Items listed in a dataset
····················
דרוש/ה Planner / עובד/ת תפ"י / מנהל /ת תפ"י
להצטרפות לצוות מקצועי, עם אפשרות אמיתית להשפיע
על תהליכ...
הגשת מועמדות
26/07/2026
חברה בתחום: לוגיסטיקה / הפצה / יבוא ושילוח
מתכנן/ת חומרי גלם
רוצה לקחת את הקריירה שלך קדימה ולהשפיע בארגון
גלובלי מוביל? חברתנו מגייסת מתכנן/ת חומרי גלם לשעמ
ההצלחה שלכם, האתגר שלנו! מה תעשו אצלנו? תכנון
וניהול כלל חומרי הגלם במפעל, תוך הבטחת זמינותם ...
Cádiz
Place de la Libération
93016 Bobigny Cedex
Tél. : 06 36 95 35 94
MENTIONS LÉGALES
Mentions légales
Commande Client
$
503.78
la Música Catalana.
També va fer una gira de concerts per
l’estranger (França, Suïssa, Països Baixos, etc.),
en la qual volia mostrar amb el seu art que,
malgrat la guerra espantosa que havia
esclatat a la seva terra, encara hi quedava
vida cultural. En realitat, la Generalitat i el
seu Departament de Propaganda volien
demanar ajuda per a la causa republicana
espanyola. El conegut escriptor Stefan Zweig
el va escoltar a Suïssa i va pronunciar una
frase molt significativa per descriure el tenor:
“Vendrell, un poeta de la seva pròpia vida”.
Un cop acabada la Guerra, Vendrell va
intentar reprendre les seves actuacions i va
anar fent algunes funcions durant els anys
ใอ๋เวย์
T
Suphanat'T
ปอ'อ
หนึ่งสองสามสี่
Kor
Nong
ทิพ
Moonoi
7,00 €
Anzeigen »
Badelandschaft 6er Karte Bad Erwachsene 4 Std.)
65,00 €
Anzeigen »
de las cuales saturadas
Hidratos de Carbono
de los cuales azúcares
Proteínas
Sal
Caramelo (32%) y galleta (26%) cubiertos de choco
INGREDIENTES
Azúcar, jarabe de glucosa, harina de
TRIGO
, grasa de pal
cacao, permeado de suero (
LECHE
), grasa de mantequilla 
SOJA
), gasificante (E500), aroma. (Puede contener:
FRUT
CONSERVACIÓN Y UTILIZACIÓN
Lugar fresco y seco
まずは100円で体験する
····················
INSTRUCTIONS FOR THE TASK> Would you please set down the lines from the one with "Azúcar, jarabe de glucosa, harina de" to the end of the data above, exactly and without any other lines?

EXPECTED OUTPUT>
Azúcar, jarabe de glucosa, harina de
TRIGO
, grasa de pal
cacao, permeado de suero (
LECHE
), grasa de mantequilla 
SOJA
), gasificante (E500), aroma. (Puede contener:
FRUT
CONSERVACIÓN Y UTILIZACIÓN
Lugar fresco y seco
まずは100円で体験する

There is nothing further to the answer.